El West End de Sant Antoni siempre está en la picota, casi siempre con merecido motivo. Por el ruido, por la limpieza, por los delitos y sucesos –algunos estremecedores– que se dan en esta zona de ocio nocturno.

Las quejas son continuas y provienen de todos los sectores. Los residentes ven que las ordenanzas no se cumplen. Los empresarios, al ver que no llega más policía, toman la iniciativa y contratan seguridad privada para sus locales y terrazas. Al menos, así se rebaja la sensación de impunidad. Las administraciones y cuerpos de seguridad expresan voluntad, pero no denotan excesiva capacidad.

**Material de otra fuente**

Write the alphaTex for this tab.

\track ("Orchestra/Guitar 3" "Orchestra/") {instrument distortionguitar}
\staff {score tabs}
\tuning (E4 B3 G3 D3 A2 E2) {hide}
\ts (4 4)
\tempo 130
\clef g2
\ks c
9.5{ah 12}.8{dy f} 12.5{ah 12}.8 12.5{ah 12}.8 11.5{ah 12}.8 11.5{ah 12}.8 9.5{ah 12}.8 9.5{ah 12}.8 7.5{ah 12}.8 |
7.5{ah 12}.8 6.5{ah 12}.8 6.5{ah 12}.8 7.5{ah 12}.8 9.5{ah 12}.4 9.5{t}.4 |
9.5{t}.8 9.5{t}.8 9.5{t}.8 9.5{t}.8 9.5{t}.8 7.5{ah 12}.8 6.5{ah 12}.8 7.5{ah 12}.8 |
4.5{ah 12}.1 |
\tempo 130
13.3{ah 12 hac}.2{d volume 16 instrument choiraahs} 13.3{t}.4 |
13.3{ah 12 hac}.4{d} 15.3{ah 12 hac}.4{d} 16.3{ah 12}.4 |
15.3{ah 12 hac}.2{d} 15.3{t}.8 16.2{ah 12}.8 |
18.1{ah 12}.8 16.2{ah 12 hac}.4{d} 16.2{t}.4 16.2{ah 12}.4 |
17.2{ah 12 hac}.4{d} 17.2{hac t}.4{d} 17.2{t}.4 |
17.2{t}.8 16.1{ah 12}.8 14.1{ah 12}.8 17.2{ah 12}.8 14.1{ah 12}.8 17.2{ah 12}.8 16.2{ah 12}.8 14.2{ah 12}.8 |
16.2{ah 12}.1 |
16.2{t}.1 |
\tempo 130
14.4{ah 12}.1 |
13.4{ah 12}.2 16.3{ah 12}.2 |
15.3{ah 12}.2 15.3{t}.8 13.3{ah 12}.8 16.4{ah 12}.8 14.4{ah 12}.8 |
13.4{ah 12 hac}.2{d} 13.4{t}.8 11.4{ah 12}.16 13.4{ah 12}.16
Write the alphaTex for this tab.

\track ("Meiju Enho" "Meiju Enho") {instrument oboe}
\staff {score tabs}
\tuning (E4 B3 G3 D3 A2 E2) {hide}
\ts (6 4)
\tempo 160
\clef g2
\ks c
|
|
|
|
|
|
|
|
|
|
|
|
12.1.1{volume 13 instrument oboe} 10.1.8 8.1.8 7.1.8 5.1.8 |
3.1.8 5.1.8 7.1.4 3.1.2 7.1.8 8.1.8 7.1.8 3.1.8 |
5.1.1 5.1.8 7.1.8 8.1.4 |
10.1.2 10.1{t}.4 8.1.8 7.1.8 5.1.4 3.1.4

Entretanto, queda la casa por barrer y no hablo solo de limpieza. Los vendedores de gafas de sol hacen su agosto todas las noches –y a plena luz del día– sin vender un solo par de lentes. Las bodegas sirven alcohol las 24 horas. El gas de la risa parece no estar extinguido. Y un largo etcétera que podría ocupar varios párrafos.

Los grandes males requieren grandes remedios. Se pide consenso para hallar una solución. Se reclama unidad para exigir más medios. Pero se me antoja que, mientras el menguante pastel alimente a unos y otros (legales e ilegales), nadie querrá renunciar a su porción, aunque cada vez sea más pequeña y su sabor ya no sea dulce, sino más bien amargo.

Mientras la burbuja tenga aire, el West dará cobijo a todas estas situaciones. El pastel, hasta que no se acabe, generará luchas y no encuentros. La burbuja, hasta que no reviente, no podrá volver a tomar aire nuevo.

Creo que, para que algo cambie en el West End, éste debe tocar fondo. ¿Que ya lo ha tocado? Yo creo que todavía no. Que aún tiene margen para empeorar, que migajas quedan para rato antes de pensar en otro pastel.